## Document excerpt
□ □ □ □ □
Regexp.quote() and default encoding

Added by shevegen (Robert A. Heiler) over 9 years ago. Updated over 4 years ago.

Status:
Closed
Assignee:
Target version:
-
ruby -v:
ruby 2.1.2p95 (2014-05-08 revision 45877) [x86_64-linux]
[ruby-core:65030]

Description

Hello,

I am not sure if this is a bug, or unexpected behaviour (for me).

I will simply report it, I am sure you guys know how and if to
handle this anyway.

I believe it should be documented at least in the official documentation
if it is not a bug.

The situation is that I have several strings with mixed encodings.

Some will have automatically UTF8, some US-ASCII, and yet some
others will have ASCII-8BIT.

I noticed that Regexp.quote() change the encoding of the string
in question in the same project unfortunately, and no way to
change that (as some of that gets set from the outside world
to me).
□ □ □ □ □
## The data
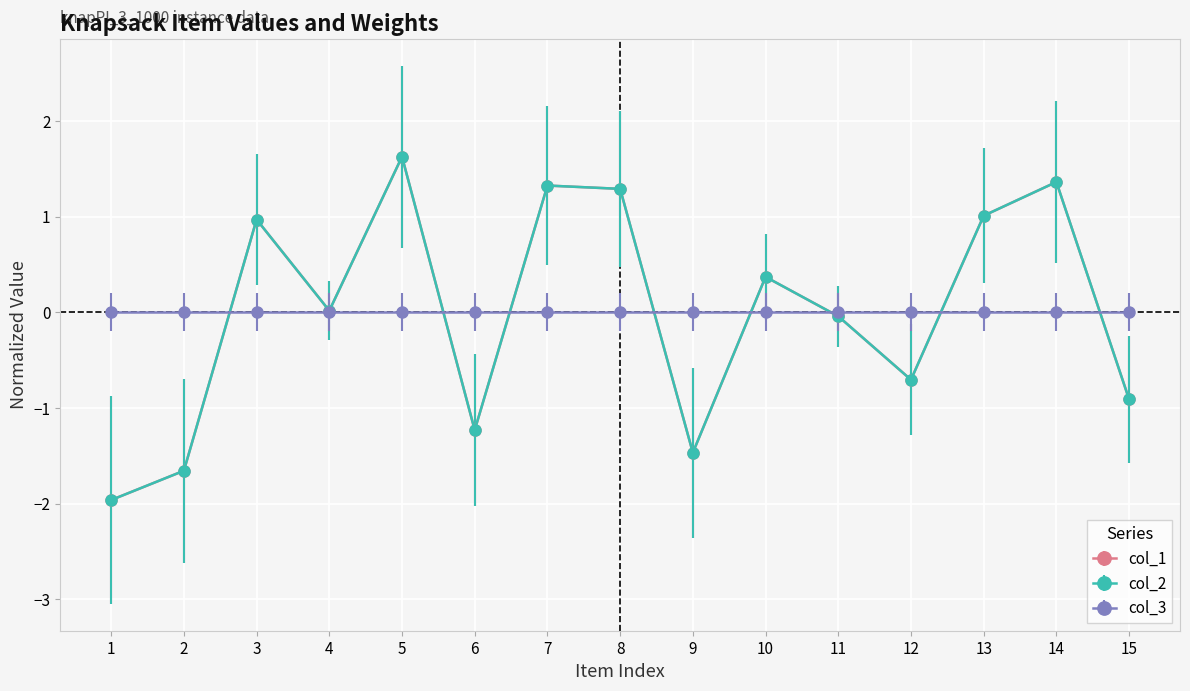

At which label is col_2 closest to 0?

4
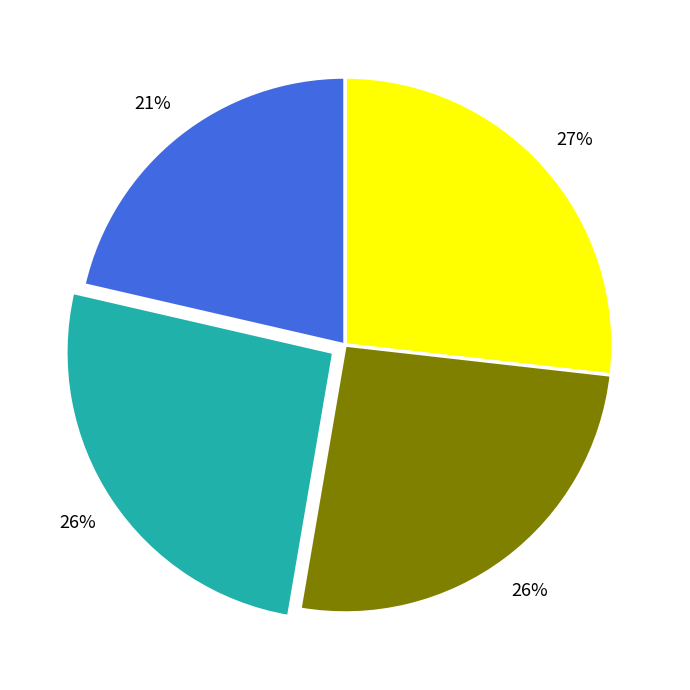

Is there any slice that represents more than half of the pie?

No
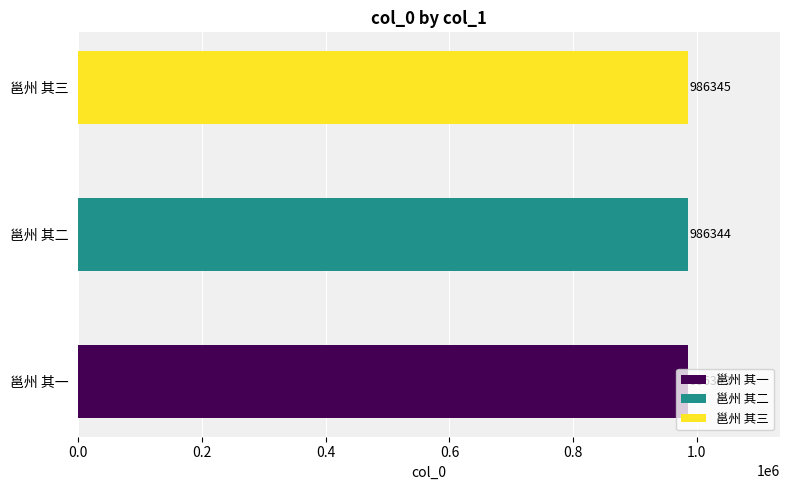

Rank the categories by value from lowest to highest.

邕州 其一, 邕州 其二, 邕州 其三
□ □ □ □ □
## What this exercise asks
a. Please render the lines of the chart records as a JSON list of strings, one string per line, skipping blank lines and leaving out the picture markers.
b. Write the next part of the bug report about Regexp.quote() and encoding, picking up right after its last sentence.
The bug report has no connection to the chart records.

## Answer section
a.
[
  "At which label is col_2 closest to 0?",
  "4",
  "Is there any slice that represents more than half of the pie?",
  "No",
  "Rank the categories by value from lowest to highest.",
  "邕州 其一, 邕州 其二, 邕州 其三"
]

b.
Here is proof for Regexp.quote() changing the encoding, where
x is my test variable - a string:

x = "abc"; x.encoding # => #Encoding:US-ASCII

x.encode!('ASCII-8BIT'); x.encoding # => #Encoding:ASCII-8BIT

Ok, all works fine, it defaulted to US-ASCII but is not
ASCII-8BIT.

Next:

test = Regexp.quote(x); test.encoding # => #Encoding:US-ASCII

Suddenly the new string that is returned has another encoding.

I looked at the documentation:

http://www.ruby-doc.org/core-2.1.2/Regexp.html#method-c-quote

But there is no mention that this method would return a new
String object with a different encoding.

I would have expected it to not change the encoding of the
argument-string object there.

Perhaps the documentation could mention that it will ignore
the original encoding of the string given?